■ **Problem requirements**:
In the material below, find the line containing "Cookie e priva" and the line containing "Cambia impo", then reproduce exactly both of them and every line between, and nothing else.

■ **Data excerpts**:
|---|
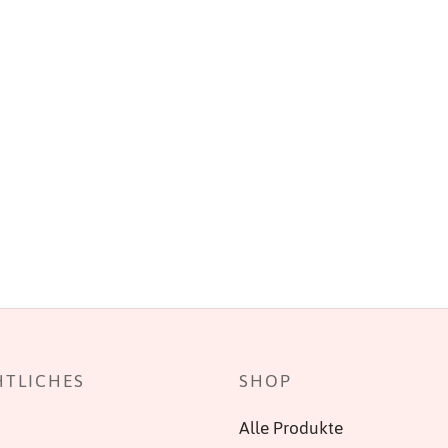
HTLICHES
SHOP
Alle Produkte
|---|
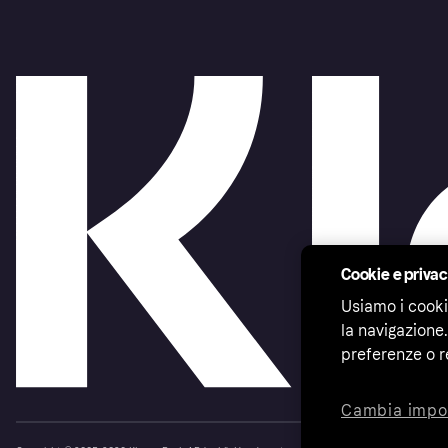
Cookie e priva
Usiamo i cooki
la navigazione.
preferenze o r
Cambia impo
|---|
■ **Task result**:
Cookie e priva
Usiamo i cooki
la navigazione.
preferenze o r
Cambia impo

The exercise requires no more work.